* _WORK ITEM 1_
In the Day of the Dead text, what date is Dia de Los Muertos celebrated?
* _WORK ITEM 2_
Reproduce the Day of the Dead text from "The 2nd of November" to "your real life.".
* _WORK ITEM 3_
Pick up the Day of the Dead text after its final sentence and keep writing.

* _PAGE TEXT_
>>>>>

The 2nd of November is the Dia de Los Muertos or Day of the Dead and is celebrated in Mexico and the Southwest states of the U.S. It is a day where those who have died are welcomed back home to spend a day with loved ones. Usually altars are prepared with photos and things the deceased would like. Some even have picnics in graveyards where the departed are the guests of honour. Family members and even pets are not just fondly remembered but considered still members of the family. It is based on the idea that life is but a dream and when you die you wake up to your real life.
On the Day of the Dead they come to visit and party like nobody's business. I think Dia de Los Muertos is cooler than Halloween for its decorations and music, for its sense of festival and especially for its art. It might seem like all skeletons but they're all funky, partying skeletons. Joyous skeletons!

<<<<<

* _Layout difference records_
>>>>>

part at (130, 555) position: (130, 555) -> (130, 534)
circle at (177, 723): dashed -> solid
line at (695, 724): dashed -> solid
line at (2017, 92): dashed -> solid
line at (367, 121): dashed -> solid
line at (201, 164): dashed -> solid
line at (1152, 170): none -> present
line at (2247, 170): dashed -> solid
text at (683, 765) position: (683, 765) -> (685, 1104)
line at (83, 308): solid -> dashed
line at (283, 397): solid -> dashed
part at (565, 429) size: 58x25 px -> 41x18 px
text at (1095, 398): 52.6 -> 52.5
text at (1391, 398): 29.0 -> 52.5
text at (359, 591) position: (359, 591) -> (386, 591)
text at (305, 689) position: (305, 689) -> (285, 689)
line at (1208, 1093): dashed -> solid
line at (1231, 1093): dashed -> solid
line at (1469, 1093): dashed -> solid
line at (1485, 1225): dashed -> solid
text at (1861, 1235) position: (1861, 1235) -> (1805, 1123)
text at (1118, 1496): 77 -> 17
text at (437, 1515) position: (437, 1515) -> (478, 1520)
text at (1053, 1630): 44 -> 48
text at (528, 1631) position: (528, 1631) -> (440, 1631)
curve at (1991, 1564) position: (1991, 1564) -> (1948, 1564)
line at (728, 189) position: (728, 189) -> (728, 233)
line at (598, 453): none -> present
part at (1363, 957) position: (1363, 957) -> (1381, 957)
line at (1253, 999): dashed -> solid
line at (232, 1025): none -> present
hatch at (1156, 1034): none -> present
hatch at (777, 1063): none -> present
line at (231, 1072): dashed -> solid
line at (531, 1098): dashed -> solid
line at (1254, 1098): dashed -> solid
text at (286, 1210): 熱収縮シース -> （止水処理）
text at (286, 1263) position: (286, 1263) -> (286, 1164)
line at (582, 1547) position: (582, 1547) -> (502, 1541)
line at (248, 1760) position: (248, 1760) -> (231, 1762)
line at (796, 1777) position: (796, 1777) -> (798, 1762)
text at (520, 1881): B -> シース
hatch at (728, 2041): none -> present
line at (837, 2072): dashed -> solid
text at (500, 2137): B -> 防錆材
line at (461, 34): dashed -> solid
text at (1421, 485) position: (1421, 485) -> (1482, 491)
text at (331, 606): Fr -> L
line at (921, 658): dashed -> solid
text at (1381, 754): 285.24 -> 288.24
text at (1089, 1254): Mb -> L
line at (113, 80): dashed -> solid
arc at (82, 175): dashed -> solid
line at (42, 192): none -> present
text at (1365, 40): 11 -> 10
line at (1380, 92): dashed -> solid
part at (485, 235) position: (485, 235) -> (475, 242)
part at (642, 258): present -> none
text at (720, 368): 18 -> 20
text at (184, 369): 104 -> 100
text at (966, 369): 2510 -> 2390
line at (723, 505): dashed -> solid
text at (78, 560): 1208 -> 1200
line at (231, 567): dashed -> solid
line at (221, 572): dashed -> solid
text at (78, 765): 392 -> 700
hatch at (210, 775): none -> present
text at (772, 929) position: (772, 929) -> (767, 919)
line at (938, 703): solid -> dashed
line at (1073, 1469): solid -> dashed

<<<<<

* _REPLY 1_
The 2nd of November.

* _REPLY 2_
The 2nd of November is the Dia de Los Muertos or Day of the Dead and is celebrated in Mexico and the Southwest states of the U.S. It is a day where those who have died are welcomed back home to spend a day with loved ones. Usually altars are prepared with photos and things the deceased would like. Some even have picnics in graveyards where the departed are the guests of honour. Family members and even pets are not just fondly remembered but considered still members of the family. It is based on the idea that life is but a dream and when you die you wake up to your real life.

* _REPLY 3_
The best novel to appreciate Day of the Dead is probably Malcolm Lowry's Under the Volcano. Not a happy tale by any means the story is set on that day in 1938 as a concerned wife comes to Quauhnahuac, Mexico, to reunite with her a husband, a former British Consul lost in sadness and drink. Of course, there are complications with other characters but the backdrop of the festival interweaves its mystery all to a fateful close. It is a classic of English literature and of the human condition. There was a respectable film adaptation that contains an empathic performance by Albert Finney.
A rather different twist to this day is in Ian McDonald's novel known as Necroville in the UK and Terminal Cafe in the US. Technology has made it possible to resurrect the dead but their legal status remains non-living. They have to work off the expense of maintaining their legal dead state and they live in segregated enclaves. In Los Angeles they live in Necroville. But for one night of the year, The Night of the Dead, everyone goes to Necroville, living and dead, to be part of the wildest party of the year. The novel follows five narratives as these five characters wander the streets looking for either loved ones or a sense to one's own existence. In its visually rich and multi-textured world, past and future ideals clash and it asks what place our souls have within it.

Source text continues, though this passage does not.